Few acts can excite an audience as much as the plate-spinner darting between crockery threatening to wobble out of control and smash on the stage below. In last week’s plate-spinning act here, I’ve been developing my new security watchkeeper Skint, looking at troubled relationships between PDF, Live Text and Spotlight, and working out how to look at new features in the instruction set of M2 and M3 CPUs. It’s the last of those that has started to wobble badly, and looks like it might smash on the stage in front of me.

This centres on a new format of floating-point number, known as bfloat16. It emerged from Google’s Brain project in around 2018, too late to be built into the first generation of Apple silicon chips, the M1 family. However, Apple opted for a more recent version of the Arm instruction set for the CPUs in its M2 and M3 chips, and they now support the format and some important arithmetic operations on bfloat16 numbers.

Like the better-established float16 floating-point number format (IEEE 754 binary16), bfloat16 values only use 16 bits of storage. This makes them more compact to store in bulk, and allows them to be processed more quickly using vector-processing units such as that built into both Performance and Efficiency cores in Apple silicon chips.

The Arm NEON vector-processing unit is designed to perform its instructions on multiple values at the same time, in Single-Instruction, Multiple-Data (SIMD) processing. Cores perform arithmetic instructions on data loaded in their registers, typically of 128 bits size. Those can be used for two 64-bit floating-point numbers, four 32-bit, or eight 16-bit. By using 16-bit floating-point numbers, throughput should be twice as fast as using 32-bit, and four times faster than 64-bit. When you can get away with 16-bit data, there are huge speed gains to be achieved.

Existing float16 numbers can be used for this, but because of their small size they have significant disadvantages. Most importantly, they can only represent numbers between +/- 6.1 x 10^-5 to 65,504. That would require many calculations to scale numbers to fit within their range, imposing further overhead. Neither is it simple to convert between float32 (32-bit floating-point format) and float16.

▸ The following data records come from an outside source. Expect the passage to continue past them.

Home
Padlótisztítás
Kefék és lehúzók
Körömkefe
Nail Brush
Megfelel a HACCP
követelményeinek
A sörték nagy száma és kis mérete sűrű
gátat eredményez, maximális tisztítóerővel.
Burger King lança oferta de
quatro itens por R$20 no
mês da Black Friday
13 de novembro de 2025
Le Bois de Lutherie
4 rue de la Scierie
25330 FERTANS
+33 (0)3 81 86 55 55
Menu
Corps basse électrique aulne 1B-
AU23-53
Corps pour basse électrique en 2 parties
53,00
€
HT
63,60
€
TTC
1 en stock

bfloat16 covers the same range as 32-bit floating-point numbers, about +/- 1.2 x 10^-38 to 3.4 x 10^38, which is more than enough for most calculations, but at reduced precision. Conversion between float32 and bfloat16 is also far quicker. Although originally designed for Machine Learning within the broad field of AI, bfloat16 may prove a faster and more efficient solution in other applications such as display coordinates, where float32 has been standard.

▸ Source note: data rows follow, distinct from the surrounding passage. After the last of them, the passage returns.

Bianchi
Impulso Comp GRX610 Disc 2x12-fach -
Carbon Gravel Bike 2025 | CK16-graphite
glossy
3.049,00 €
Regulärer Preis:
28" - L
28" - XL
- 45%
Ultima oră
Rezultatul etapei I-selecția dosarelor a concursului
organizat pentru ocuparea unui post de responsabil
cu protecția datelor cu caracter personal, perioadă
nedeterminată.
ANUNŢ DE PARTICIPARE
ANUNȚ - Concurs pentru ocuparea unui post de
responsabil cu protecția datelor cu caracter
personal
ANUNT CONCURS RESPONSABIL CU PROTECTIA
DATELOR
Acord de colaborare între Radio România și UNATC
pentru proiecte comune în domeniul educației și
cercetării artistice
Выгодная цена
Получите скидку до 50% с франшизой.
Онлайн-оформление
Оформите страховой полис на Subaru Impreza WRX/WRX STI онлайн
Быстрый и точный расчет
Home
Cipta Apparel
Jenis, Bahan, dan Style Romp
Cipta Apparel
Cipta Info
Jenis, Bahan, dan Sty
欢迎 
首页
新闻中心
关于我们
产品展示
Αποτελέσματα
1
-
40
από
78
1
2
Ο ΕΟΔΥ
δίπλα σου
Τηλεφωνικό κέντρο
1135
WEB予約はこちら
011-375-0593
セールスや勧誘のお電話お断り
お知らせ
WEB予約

With a shiny new MacBook Pro M3 Pro sat next to me, this seemed an ideal opportunity to look at both the performance of bfloat16 arithmetic and the effects of its reduced precision, so I put that plate on its pole and set it spinning.

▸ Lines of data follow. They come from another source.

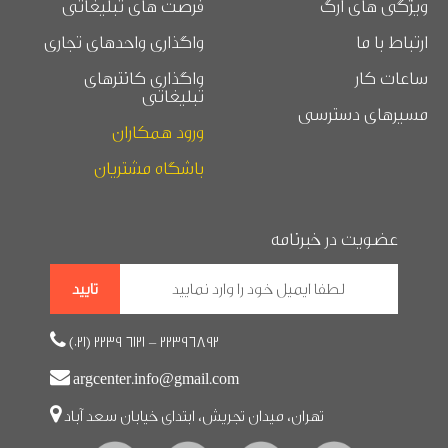
ویژگی های ارگ
فرصت های تبلیغاتی
ارتباط با ما
واگذاری واحدهای تجاری
ساعات کار
واگذاری کانترهای
تبلیغاتی
مسیرهای دسترسی
ورود همکاران
باشگاه مشتریان
عضویت در خبرنامه

(021) 2239 6121 - 22396892

argcenter.info@gmail.com
تهران، میدان تجریش، ابتدای خیابان سعد آباد

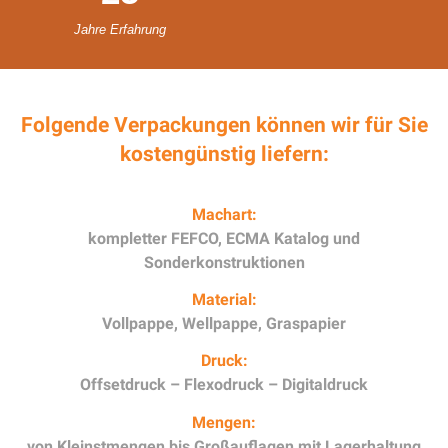
Jahre Erfahrung
Folgende Verpackungen können wir für Sie
kostengünstig liefern:
Machart:
kompletter FEFCO, ECMA Katalog und
Sonderkonstruktionen
Material:
Vollpappe, Wellpappe, Graspapier
Druck:
Offsetdruck – Flexodruck – Digitaldruck
Mengen:
von Kleinstmengen bis Großauflagen mit Lagerhaltung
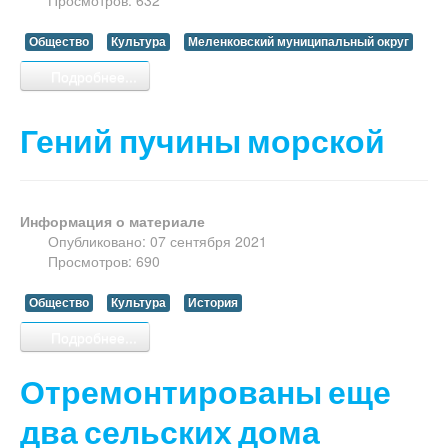
Общество
Культура
Меленковский муниципальный округ
Подробнее...
Гений пучины морской
Информация о материале
Опубликовано: 07 сентября 2021
Просмотров: 690
Общество
Культура
История
Подробнее...
Отремонтированы еще
два сельских дома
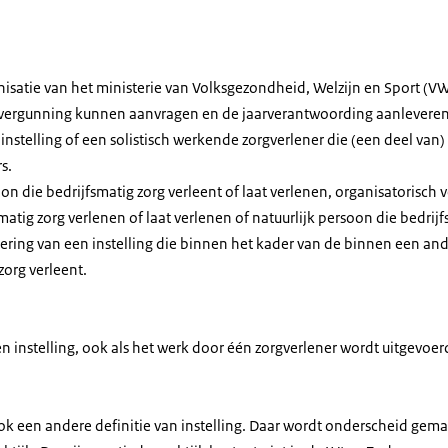
nisatie van het ministerie van Volksgezondheid, Welzijn en Sport (V
vergunning kunnen aanvragen en de jaarverantwoording aanleveren
stelling of een solistisch werkende zorgverlener die (een deel van)
s.
oon die bedrijfsmatig zorg verleent of laat verlenen, organisatorisch 
atig zorg verlenen of laat verlenen of natuurlijk persoon die bedrijf
ering van een instelling die binnen het kader van de binnen een and
zorg verleent.
tijd een instelling, ook als het werk door één zorgverlener wordt uitgevoer
k een andere definitie van instelling. Daar wordt onderscheid gemaa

Although support for the older float16 format was added to Swift 5.3, bfloat16 doesn’t appear to be on the horizon yet. In any case, to ensure that my code did what I wanted it to do, I realised that I’d have to write it in assembly language. The next step was to see whether its additions to the instruction set were supported by the LLVM back end of Xcode. Although Apple details how you can check whether any given Arm cores support bfloat16 format, there’s no mention of support in its current advice to those writing assembly code, merely links to Arm’s reference documentation.

The next step was to try one of the new instructions BFCVT, to convert float32 to bfloat16. That was flatly rejected by Xcode, which didn’t recognise the instruction. Maybe I needed to add an option to invoke support. Eventually I discovered a list of almost 1,000 options for the clang LLVM compiler, none of which made any reference to the ARMv8.6A instruction set used by M2 and M3 CPU cores. My plate was starting to wobble badly.

Apple has, though, introduced support for bfloat16 format, as explained by Denis Vieriu, in his presentation at WWDC 2023. But that isn’t implemented in CPU cores, despite their instruction set support, it’s in Metal machine learning APIs exposed through the Metal Performance Shaders framework run on the GPU.

There’s also no sign yet of bfloat16 availability in any of Apple’s Accelerate library, although as that seldom documents which hardware its functions are run on, that would only lead to further questions. I think it’s probably best to catch this plate before it falls, and put it back on the stack for the future.